[TEXT UNDER STUDY — start]
PCR amplification and phylogenetic analysis
2.4
Bacterial genomic DNA was extracted exclusively from purified A. paragallinarum colonies obtained as described in this study. DNA extraction was conducted using the FastPure Microbiome DNA Isolation Kit (Cat. no. DC502; Vazyme Biotech, Nanjing, China) according to the manufacturer’s instructions (Version 24.1). Briefly, approximately 400 μL of bacterial culture was transferred to a lysis tube and centrifuged at 10,000 rpm for 3 min to pellet the cells. After supernatant removal, the pellet was resuspended and incubated at 70 °C for 5 min to ensure efficient cell lysis. Following centrifugation (10,000 rpm, 1 min), the lysate was mixed with absolute ethanol and loaded onto a silica-based DNA binding column. The column was washed sequentially with Buffer WP and Buffer WB, dried by high-speed centrifugation, and genomic DNA was eluted in 50 μL of elution buffer. DNA concentration and purity were assessed using a NanoDrop 2000 spectrophotometer (Thermo Fisher Scientific, USA), and extracted DNA was stored at −20 °C until further use.
The hmtp210 gene was amplified using specific primers: HMTp210F (5’-ATGAATAAAGTTTTTAAAATTAAATATTCTGTTATTAAACAAGAAAT-3′) and HMTp210R (5’-CTAAAAGGTAAATCCAACACTCATTGCTGCCC-3′), which generate an approximately 6100 bp amplicon (19). PCR reactions (50 μL) consisted of 25 μL PrimeSTAR HS Premix (Takara Bio), 10 pM of each primer, and 2 μL of template DNA. Reactions were carried out on a T100 Thermal Cycler (Bio-Rad Laboratories, Hercules, CA, United States) under the following cycling conditions: an initial denaturation at 98 °C for 3 min; 32 cycles of denaturation at 98 °C for 15 s, annealing at 55 °C for 10 s, and extension at 72 °C for 35 s; followed by a final extension at 72 °C for 5 min. PCR products were held at 4 °C until further analysis. Amplified PCR products were separated by 1% agarose gel electrophoresis. Target bands were excised and purified using a gel extraction kit (Solarbio). Purified amplicons were A-tailed using a DNA A-Tailing Kit (Takara Bio), ligated into the pMD19-T vector (Takara Bio), and transformed into Escherichia coli DH5α competent cells. For each isolate, three independent positive clones were selected for bidirectional sequencing by Sangon Biotech (Shanghai, China). Sequences were assembled and analyzed using the SeqMan program of DNASTAR Lasergene 7.1 software. The hmtp210 sequences from the 22 obtained isolates were aligned with those from 15 reference strains (Table 2) using the ClustalW algorithm in MEGA11. A phylogenetic tree was constructed via the neighbor-joining method with 1,000 bootstrap replicates to assess genetic relationships and molecular serotype classification.
[TEXT UNDER STUDY — finish]
[RECORD EXCERPTS — start]
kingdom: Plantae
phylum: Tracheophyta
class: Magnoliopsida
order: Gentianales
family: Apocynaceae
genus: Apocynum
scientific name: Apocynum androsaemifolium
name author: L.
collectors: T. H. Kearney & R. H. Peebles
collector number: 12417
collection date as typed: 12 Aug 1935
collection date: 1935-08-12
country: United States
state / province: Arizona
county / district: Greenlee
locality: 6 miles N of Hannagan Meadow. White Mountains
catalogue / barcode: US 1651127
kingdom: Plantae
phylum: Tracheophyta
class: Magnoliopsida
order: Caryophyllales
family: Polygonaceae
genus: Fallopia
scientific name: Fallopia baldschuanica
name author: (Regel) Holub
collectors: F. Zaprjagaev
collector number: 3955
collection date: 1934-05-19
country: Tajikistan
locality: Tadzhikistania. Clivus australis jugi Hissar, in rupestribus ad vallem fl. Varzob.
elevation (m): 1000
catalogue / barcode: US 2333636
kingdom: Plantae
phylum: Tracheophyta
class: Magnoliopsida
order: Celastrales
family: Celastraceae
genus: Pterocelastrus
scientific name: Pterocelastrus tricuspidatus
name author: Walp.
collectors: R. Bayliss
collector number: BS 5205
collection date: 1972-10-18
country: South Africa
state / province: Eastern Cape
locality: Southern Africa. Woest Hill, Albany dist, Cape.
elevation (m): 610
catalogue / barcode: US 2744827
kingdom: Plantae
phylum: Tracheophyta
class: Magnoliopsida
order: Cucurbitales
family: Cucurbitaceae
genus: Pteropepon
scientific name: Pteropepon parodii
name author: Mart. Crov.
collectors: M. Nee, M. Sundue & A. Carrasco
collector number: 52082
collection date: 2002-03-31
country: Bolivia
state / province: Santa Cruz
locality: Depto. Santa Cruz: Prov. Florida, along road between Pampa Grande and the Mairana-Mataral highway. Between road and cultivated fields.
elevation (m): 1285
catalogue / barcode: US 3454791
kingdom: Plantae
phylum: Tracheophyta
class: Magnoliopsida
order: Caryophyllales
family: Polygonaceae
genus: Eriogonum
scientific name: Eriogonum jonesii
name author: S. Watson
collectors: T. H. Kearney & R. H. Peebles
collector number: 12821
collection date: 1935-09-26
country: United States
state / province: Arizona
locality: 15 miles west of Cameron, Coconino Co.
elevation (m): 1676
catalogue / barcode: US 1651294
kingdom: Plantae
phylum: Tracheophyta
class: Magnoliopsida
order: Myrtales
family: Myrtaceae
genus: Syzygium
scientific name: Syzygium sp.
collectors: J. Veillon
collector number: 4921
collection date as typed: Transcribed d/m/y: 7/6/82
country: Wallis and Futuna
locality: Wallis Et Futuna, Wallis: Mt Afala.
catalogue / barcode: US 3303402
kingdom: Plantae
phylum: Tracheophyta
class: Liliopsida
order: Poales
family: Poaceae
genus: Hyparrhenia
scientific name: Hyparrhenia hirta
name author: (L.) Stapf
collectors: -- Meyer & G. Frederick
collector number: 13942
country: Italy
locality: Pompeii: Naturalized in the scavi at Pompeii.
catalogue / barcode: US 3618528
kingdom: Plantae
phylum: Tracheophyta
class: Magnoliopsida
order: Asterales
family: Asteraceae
[RECORD EXCERPTS — finish]
■ **SET OF TASKS**:
[1] In the PCR methods passage, how many bootstrap replicates were used to build the neighbor-joining phylogenetic tree?
[2] Carry the PCR methods passage forward, starting right after its last sentence.

■ **EXPECTED RESULTS**:
[1] 1,000 bootstrap replicates.

[2]
Animal experiment
2.5
The serotype A isolate Apg-159-GX and the serotype C isolate Apg-108-GX used in this study were clinical isolates obtained in the present investigation and were selected from the 22 confirmed Avibacterium paragallinarum isolates for challenge experiments. To assess the pathogenicity and transmissibility, an experimental infection study was performed using 50-day-old specific pathogen-free (SPF) chickens. Birds were randomly assigned into three groups: Group 1 (n = 15) was inoculated with serotype A isolate Apg-159-GX, Group 2 (n = 15) with serotype C isolate Apg-108-GX, and Group 3 (n = 15) served as the unchallenged control. For Groups 1 and 2, ten birds per group were directly challenged via inoculation into the left infraorbital sinus with 0.2 mL of a bacterial suspension containing 1 × 10^4^ CFU/mL. The remaining five birds per group were housed as in-contact sentinels to assess horizontal transmission. Control group birds received 0.2 mL of phosphate-buffered saline (PBS) via the same route. The challenge dose was selected based on previously published experimental infection models of infectious coryza, in which an inoculum of approximately 10^4^ CFU was demonstrated to reliably induce typical clinical signs without causing excessive mortality (20).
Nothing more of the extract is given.